To enable NTP you need to run the command timedatectl set-ntp true. You also need to edit your /etc/systemd/timesyncd.conf:

# vim /etc/systemd/timesyncd.conf
[Time]
Servers=0.pool.ntp.org 1.pool.ntp.org 2.pool.ntp.org 3.pool.ntp.org

Set Up Static IP

Ubuntu 18.04 has changed its network interface configuration subsystem with new netplan configuration. The yml syntaxes are used in network configuration.

To configure the network

sudo nano  /etc/netplan/50-cloud-init.yaml
Below is an example configuration.

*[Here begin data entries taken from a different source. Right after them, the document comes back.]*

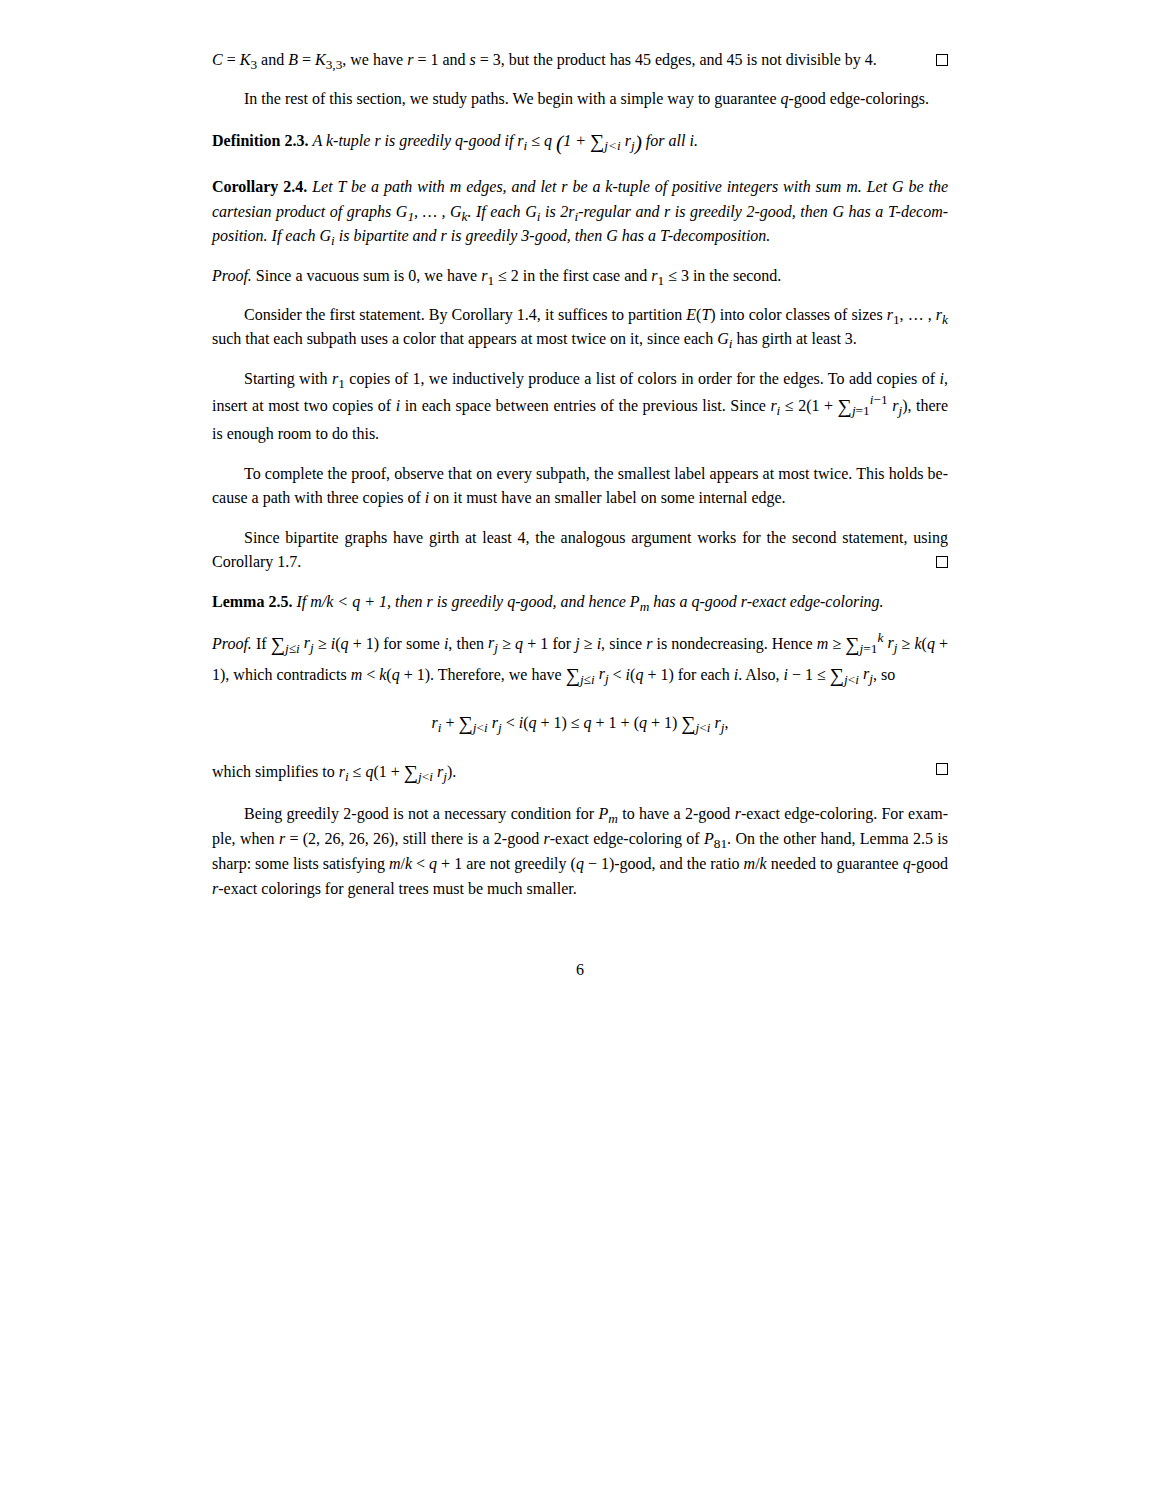C = K3 and B = K3,3, we have r = 1 and s = 3, but the product has 45 edges, and 45 is not divisible by 4.
In the rest of this section, we study paths. We begin with a simple way to guarantee q-good edge-colorings.
Definition 2.3. A k-tuple r is greedily q-good if ri ≤ q (1 + ∑j<i rj) for all i.
Corollary 2.4. Let T be a path with m edges, and let r be a k-tuple of positive integers with sum m. Let G be the cartesian product of graphs G1, … , Gk. If each Gi is 2ri-regular and r is greedily 2-good, then G has a T-decomposition. If each Gi is bipartite and r is greedily 3-good, then G has a T-decomposition.
Proof. Since a vacuous sum is 0, we have r1 ≤ 2 in the first case and r1 ≤ 3 in the second.
Consider the first statement. By Corollary 1.4, it suffices to partition E(T) into color classes of sizes r1, … , rk such that each subpath uses a color that appears at most twice on it, since each Gi has girth at least 3.
Starting with r1 copies of 1, we inductively produce a list of colors in order for the edges. To add copies of i, insert at most two copies of i in each space between entries of the previous list. Since ri ≤ 2(1 + ∑j=1i−1 rj), there is enough room to do this.
To complete the proof, observe that on every subpath, the smallest label appears at most twice. This holds because a path with three copies of i on it must have an smaller label on some internal edge.
Since bipartite graphs have girth at least 4, the analogous argument works for the second statement, using Corollary 1.7.
Lemma 2.5. If m/k < q + 1, then r is greedily q-good, and hence Pm has a q-good r-exact edge-coloring.
Proof. If ∑j≤i rj ≥ i(q + 1) for some i, then rj ≥ q + 1 for j ≥ i, since r is nondecreasing. Hence m ≥ ∑j=1k rj ≥ k(q + 1), which contradicts m < k(q + 1). Therefore, we have ∑j≤i rj < i(q + 1) for each i. Also, i − 1 ≤ ∑j<i rj, so
ri + ∑j<i rj < i(q + 1) ≤ q + 1 + (q + 1) ∑j<i rj,
which simplifies to ri ≤ q(1 + ∑j<i rj).
Being greedily 2-good is not a necessary condition for Pm to have a 2-good r-exact edge-coloring. For example, when r = (2, 26, 26, 26), still there is a 2-good r-exact edge-coloring of P81. On the other hand, Lemma 2.5 is sharp: some lists satisfying m/k < q + 1 are not greedily (q − 1)-good, and the ratio m/k needed to guarantee q-good r-exact colorings for general trees must be much smaller.
6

Adjust settings as per your network environment.

network:
    version: 2
    ethernets:
        eth0:
            addresses:
            - 178.128.57.210/20
            gateway4: 178.128.48.1
            match:
                macaddress: 0a:17:6b:4f:06:ed
            nameservers:
                addresses:
                - 67.207.67.2
                - 67.207.67.3
                search: []
            set-name: eth0
To update your settings run:
sudo netplan apply

To check your network configuration run

ip addr sh eth0
You will get an output like Below

eth0: <BROADCAST,MULTICAST,UP,LOWER_UP> mtu 1500 qdisc fq_codel state UP group default qlen 1000
   link/ether 0a:17:6b:4f:06:ed brd ff:ff:ff:ff:ff:ff
   inet 178.128.57.210/20 brd 178.128.63.255 scope global eth0
      valid_lft forever preferred_lft forever
   inet6 fe80::817:6bff:fe4f:6ed/64 scope link
      valid_lft forever preferred_lft forever

MTU

Especially relevant for OpenStack users: Check your MTU and set it accordingly in docker-compose.yml. See 4.1 in Installation Section of this guide.